- _Given records_
------------------------------------------------------------------------
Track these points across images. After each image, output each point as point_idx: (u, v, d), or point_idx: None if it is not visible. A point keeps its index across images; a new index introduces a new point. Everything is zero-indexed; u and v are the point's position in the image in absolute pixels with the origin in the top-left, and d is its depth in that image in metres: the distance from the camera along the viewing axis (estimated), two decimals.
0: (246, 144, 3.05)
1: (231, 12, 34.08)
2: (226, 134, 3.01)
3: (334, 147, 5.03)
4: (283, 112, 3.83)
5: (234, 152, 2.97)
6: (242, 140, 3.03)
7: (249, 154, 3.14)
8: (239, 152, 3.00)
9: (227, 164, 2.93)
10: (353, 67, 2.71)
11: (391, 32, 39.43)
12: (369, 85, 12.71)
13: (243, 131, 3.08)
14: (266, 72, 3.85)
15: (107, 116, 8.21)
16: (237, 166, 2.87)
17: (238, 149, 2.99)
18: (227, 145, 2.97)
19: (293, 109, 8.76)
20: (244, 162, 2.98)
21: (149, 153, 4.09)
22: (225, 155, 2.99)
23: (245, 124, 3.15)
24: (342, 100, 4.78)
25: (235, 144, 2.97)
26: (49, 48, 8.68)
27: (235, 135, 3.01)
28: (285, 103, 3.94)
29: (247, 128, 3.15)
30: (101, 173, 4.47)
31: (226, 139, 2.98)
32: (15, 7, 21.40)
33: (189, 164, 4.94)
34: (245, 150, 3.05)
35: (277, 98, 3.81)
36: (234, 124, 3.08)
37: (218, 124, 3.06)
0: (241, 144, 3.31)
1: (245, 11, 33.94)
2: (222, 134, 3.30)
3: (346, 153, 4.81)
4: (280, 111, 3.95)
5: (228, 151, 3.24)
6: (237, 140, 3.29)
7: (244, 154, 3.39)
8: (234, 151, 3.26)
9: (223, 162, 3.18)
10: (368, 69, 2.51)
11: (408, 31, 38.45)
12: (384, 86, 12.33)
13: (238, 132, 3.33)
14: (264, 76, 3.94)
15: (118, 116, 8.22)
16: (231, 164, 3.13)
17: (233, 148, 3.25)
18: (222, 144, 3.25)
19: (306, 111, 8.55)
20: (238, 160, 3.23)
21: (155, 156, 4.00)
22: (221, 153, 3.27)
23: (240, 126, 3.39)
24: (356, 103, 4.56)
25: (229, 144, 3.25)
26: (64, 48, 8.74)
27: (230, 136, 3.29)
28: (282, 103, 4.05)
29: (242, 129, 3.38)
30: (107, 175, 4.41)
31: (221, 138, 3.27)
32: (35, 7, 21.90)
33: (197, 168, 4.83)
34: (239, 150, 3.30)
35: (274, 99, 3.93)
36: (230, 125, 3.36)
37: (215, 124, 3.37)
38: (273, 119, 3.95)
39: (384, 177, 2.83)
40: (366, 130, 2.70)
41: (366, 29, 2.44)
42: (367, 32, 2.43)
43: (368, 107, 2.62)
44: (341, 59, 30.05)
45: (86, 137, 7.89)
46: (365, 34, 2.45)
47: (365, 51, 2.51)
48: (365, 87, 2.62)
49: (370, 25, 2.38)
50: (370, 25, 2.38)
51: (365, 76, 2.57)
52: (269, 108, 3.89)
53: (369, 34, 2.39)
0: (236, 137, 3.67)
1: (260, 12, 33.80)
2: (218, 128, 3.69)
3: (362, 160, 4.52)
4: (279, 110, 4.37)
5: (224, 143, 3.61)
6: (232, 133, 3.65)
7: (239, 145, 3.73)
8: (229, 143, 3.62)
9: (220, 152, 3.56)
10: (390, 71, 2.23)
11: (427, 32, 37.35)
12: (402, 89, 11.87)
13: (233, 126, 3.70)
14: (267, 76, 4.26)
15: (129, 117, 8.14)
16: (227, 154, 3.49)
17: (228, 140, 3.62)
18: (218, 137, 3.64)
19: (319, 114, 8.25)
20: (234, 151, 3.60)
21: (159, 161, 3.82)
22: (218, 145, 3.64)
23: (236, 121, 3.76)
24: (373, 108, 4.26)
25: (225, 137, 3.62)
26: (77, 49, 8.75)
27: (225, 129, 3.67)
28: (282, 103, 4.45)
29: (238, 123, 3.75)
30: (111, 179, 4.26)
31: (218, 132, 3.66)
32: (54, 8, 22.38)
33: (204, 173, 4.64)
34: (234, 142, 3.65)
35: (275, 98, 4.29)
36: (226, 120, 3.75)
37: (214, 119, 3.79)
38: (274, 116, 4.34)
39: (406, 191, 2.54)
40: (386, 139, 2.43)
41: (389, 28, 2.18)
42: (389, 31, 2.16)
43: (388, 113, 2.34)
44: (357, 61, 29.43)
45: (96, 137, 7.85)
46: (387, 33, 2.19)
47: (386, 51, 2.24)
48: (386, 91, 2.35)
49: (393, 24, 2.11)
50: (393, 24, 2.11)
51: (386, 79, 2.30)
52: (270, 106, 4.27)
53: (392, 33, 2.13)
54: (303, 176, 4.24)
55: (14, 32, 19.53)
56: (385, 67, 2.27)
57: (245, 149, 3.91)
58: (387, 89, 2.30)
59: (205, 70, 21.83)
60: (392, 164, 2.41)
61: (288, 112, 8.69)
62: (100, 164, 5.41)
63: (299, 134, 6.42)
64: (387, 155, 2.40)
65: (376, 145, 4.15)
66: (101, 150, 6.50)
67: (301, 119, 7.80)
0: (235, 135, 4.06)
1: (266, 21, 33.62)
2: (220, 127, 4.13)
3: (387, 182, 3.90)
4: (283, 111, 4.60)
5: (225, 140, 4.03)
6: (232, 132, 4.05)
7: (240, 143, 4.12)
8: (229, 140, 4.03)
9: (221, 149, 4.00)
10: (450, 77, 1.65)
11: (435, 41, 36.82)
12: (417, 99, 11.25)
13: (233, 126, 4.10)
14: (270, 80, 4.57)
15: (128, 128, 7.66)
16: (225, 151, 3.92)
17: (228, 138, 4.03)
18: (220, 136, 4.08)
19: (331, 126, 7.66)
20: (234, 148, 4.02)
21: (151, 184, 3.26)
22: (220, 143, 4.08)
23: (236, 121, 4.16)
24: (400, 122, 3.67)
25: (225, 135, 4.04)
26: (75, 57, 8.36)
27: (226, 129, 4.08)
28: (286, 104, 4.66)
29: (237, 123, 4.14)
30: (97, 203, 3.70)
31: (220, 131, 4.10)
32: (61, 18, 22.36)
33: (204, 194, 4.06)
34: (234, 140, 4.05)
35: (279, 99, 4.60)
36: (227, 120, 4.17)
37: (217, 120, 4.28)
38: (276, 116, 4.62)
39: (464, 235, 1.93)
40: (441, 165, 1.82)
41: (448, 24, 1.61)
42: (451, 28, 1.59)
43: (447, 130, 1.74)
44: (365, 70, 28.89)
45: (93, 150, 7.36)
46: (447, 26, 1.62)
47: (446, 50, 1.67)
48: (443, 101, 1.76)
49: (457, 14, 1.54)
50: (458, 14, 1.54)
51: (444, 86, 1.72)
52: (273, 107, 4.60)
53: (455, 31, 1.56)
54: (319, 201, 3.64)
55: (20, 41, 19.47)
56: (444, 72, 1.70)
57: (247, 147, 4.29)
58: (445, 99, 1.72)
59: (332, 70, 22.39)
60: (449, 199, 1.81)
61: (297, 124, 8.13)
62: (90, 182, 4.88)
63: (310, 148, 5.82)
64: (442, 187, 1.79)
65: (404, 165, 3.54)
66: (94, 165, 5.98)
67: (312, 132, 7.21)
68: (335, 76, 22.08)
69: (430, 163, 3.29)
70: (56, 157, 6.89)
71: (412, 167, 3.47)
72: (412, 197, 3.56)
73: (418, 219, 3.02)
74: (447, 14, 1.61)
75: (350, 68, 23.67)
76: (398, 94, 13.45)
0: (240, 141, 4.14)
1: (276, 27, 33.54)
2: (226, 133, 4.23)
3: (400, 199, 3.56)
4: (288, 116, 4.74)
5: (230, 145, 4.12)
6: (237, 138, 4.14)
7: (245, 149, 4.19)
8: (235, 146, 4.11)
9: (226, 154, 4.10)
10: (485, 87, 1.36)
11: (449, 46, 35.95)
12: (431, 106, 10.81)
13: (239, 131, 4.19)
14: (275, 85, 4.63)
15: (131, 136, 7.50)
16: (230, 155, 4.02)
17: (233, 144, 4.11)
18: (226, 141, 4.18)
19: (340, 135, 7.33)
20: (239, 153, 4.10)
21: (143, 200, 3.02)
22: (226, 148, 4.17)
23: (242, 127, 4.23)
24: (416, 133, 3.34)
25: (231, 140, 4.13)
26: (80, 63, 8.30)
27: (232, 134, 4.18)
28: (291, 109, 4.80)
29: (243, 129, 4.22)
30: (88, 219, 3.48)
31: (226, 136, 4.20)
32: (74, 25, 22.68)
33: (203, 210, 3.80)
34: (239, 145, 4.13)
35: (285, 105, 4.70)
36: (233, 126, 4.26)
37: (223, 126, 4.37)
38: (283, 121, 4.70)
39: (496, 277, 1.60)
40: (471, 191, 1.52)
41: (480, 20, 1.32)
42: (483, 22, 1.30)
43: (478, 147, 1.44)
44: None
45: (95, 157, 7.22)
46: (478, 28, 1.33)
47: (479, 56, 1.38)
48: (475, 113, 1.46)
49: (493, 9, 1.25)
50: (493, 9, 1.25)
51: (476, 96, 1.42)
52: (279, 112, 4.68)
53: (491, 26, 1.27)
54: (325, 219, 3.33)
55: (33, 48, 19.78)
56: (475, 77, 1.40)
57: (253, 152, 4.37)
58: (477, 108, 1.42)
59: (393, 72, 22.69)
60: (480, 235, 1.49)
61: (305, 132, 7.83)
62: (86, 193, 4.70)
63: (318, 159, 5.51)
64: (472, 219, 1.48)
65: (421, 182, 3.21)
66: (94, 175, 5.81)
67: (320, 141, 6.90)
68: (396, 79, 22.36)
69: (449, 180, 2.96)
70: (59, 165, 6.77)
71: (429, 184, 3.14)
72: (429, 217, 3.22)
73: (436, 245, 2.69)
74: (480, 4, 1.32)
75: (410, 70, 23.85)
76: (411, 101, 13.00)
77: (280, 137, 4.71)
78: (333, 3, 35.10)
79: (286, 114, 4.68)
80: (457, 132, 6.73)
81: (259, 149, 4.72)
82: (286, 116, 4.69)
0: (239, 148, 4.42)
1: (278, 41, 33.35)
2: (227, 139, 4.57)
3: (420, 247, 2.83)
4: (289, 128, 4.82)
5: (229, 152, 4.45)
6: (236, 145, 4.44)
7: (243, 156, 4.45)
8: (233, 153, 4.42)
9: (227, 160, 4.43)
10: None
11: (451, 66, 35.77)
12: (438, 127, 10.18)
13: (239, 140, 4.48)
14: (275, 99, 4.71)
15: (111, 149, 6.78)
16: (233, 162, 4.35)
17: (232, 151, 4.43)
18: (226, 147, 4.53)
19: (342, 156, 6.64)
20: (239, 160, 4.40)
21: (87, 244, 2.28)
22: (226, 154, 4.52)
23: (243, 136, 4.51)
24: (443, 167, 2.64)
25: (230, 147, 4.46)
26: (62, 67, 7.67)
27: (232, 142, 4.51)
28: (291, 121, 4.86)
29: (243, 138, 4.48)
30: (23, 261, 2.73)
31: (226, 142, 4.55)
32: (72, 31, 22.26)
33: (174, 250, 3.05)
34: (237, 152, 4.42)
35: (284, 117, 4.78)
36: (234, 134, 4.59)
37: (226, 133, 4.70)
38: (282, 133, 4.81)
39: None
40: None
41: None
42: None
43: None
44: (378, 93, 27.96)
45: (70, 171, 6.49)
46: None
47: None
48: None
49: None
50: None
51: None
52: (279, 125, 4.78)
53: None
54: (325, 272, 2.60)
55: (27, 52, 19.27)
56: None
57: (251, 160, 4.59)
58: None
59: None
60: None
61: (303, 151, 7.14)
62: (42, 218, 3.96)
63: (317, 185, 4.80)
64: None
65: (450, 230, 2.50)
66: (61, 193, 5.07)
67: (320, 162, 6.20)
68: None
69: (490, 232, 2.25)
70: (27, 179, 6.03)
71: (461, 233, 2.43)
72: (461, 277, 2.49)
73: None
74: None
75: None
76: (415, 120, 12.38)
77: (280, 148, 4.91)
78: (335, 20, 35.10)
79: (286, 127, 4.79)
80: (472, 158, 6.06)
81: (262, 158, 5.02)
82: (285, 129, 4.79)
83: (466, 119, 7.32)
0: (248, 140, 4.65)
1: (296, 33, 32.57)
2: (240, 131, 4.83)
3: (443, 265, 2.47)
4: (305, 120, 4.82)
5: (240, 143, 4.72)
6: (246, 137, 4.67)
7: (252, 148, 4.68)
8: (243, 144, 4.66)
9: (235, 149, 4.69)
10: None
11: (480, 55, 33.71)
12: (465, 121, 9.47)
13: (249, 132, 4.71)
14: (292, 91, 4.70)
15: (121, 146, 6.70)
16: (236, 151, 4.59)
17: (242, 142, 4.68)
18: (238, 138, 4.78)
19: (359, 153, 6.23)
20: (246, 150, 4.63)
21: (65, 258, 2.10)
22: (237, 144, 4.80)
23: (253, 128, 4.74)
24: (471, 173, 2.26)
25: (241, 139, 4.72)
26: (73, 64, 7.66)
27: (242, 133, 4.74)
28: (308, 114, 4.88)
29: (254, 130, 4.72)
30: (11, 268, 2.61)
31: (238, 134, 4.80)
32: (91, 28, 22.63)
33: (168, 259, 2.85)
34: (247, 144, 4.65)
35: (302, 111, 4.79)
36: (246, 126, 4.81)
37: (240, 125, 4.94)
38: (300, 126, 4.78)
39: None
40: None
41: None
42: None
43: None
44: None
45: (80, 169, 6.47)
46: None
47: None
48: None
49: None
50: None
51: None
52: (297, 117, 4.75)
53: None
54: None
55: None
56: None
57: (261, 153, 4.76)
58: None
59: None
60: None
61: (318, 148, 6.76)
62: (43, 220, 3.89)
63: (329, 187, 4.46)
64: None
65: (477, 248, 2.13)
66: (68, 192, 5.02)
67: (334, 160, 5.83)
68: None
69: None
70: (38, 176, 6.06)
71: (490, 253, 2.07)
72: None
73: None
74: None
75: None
------------------------------------------------------------------------
Each line from the beginning of the entries to the line with "7: (249, 154, 3.14)" must be repeated exactly, with both end lines kept and no other lines given.

Track these points across images. After each image, output each point as point_idx: (u, v, d), or point_idx: None if it is not visible. A point keeps its index across images; a new index introduces a new point. Everything is zero-indexed; u and v are the point's position in the image in absolute pixels with the origin in the top-left, and d is its depth in that image in metres: the distance from the camera along the viewing axis (estimated), two decimals.
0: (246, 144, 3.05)
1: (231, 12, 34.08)
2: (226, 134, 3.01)
3: (334, 147, 5.03)
4: (283, 112, 3.83)
5: (234, 152, 2.97)
6: (242, 140, 3.03)
7: (249, 154, 3.14)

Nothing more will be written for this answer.